しみじみ、見てしまう子どものほうが多いです。
あるいは、子世代にしては、忙しいなか、片づけにきたのですから、早く片付けたくても、
「こんなものとっておいて!」というのはNG.
もちろん、大切な物は、無理に捨てる必要はありません。
通知表や写真など、そもそもカンタンにすてられるものではないのです。
とっておくのなら、きちんと出せる場所に、箱などに入れてラベリングして思い出は思い出として、選んでとっておきます。
年間best10とか、そんなふうに選んでもいいでしょう。
思い出は取り出せてこそ、物として生きてきます。
見たいときにささっと出せるようにしておきましょう。
もちろん、親御さんと話をしながら片づけていきます。
超思い出と、2番目の思い出というように、格付けをしてくださいね。
かびがはえていたり、汚れていたり、捨ててもいいモノがあれば、あとで後悔しないために、儀式のように写真にとってから捨てるのもいいですね。
一番危険なのは、押入れなどに戻してしまうこと。それは、ひょっとするとそれはやさしさではなく、単なる子世代に面倒な気持ちかもしれませんから、注意してください。

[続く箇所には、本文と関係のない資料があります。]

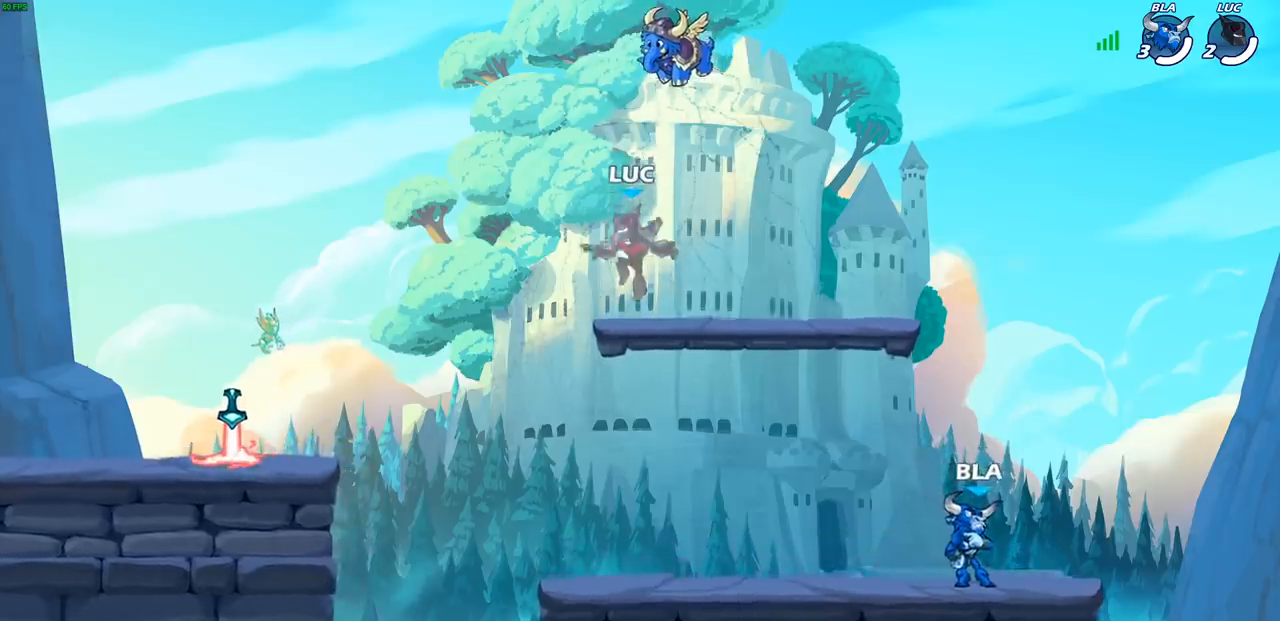
{"buttons": [], "left_stick": "left", "right_stick": "center", "events": [[483, "left_stick", "left"]]}
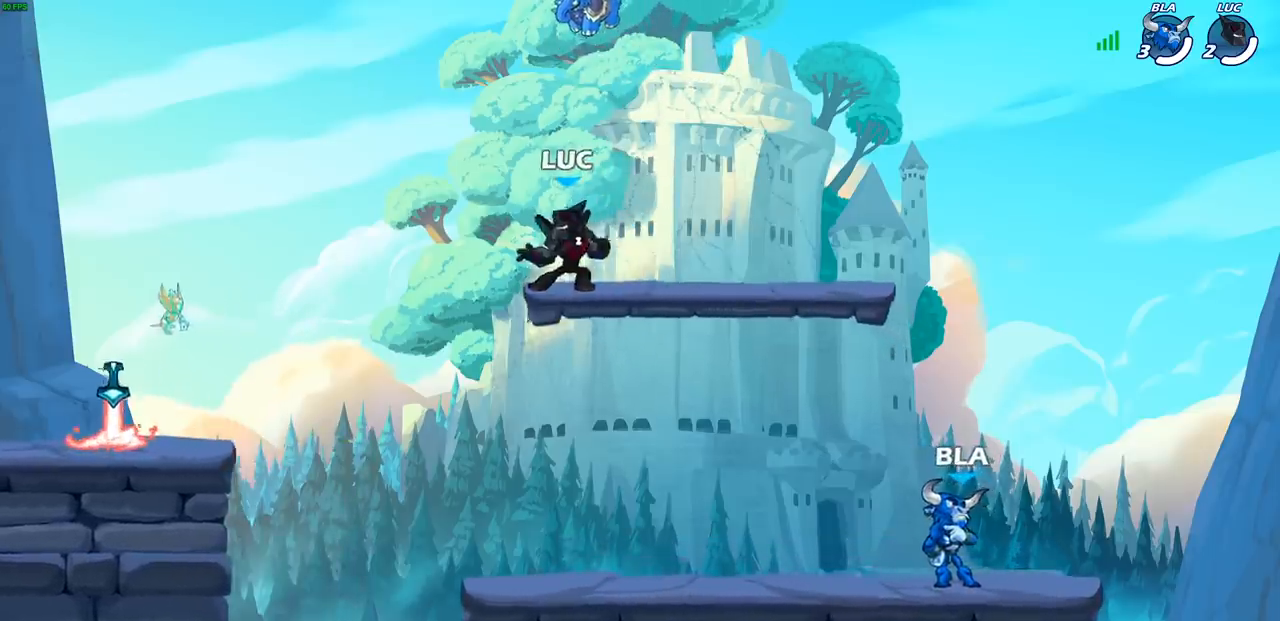
{"buttons": [], "left_stick": "down-left", "right_stick": "center", "events": [[450, "left_stick", "down-left"]]}
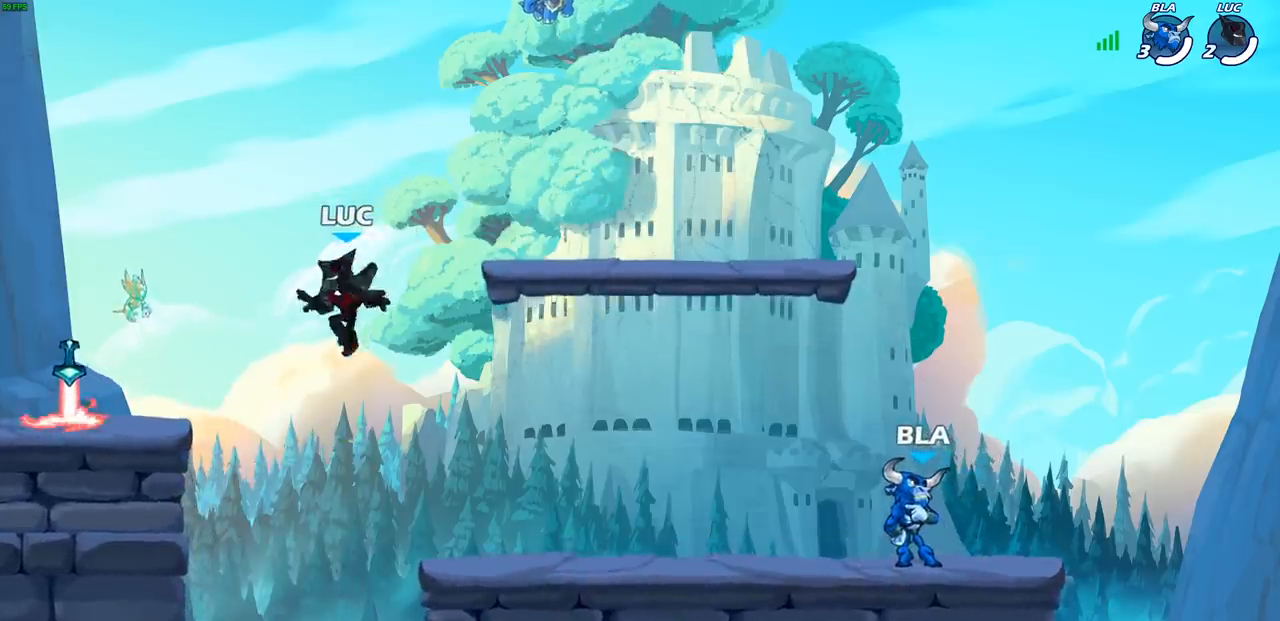
{"buttons": [], "left_stick": "down", "right_stick": "center", "events": [[67, "left_stick", "down-right"], [267, "left_stick", "down"]]}
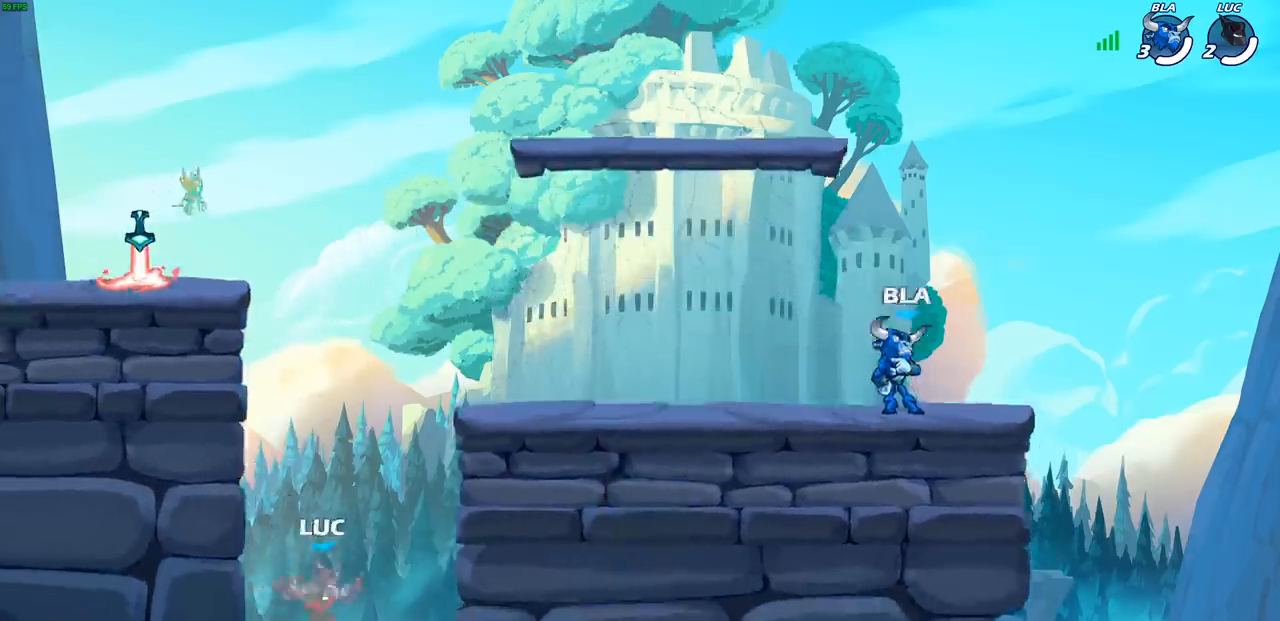
{"buttons": [], "left_stick": "down", "right_stick": "center", "events": []}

押入れにつっこんだら、また何か月後かに片づけるときに、感慨にひたり、また見直して同じ位置にもどしておしまい、と、なりかねないのです。
高い飛行機代を払って帰省したのに、半年前とまったく片づけの進展なし、なんて人もいらっしゃいます。
思い出には、甘いものがありますが、危険な片づけの罠が隠れているのです。
くりかえしになりますが、格付けしながら、分けてしまうのがポイント。無理に捨てようとすると、かえって後悔が助長するだけです。
せっかくの機会ですから、仕分けをしながら、親御さんと会話をしながら片づけていく機会にできるといいですね。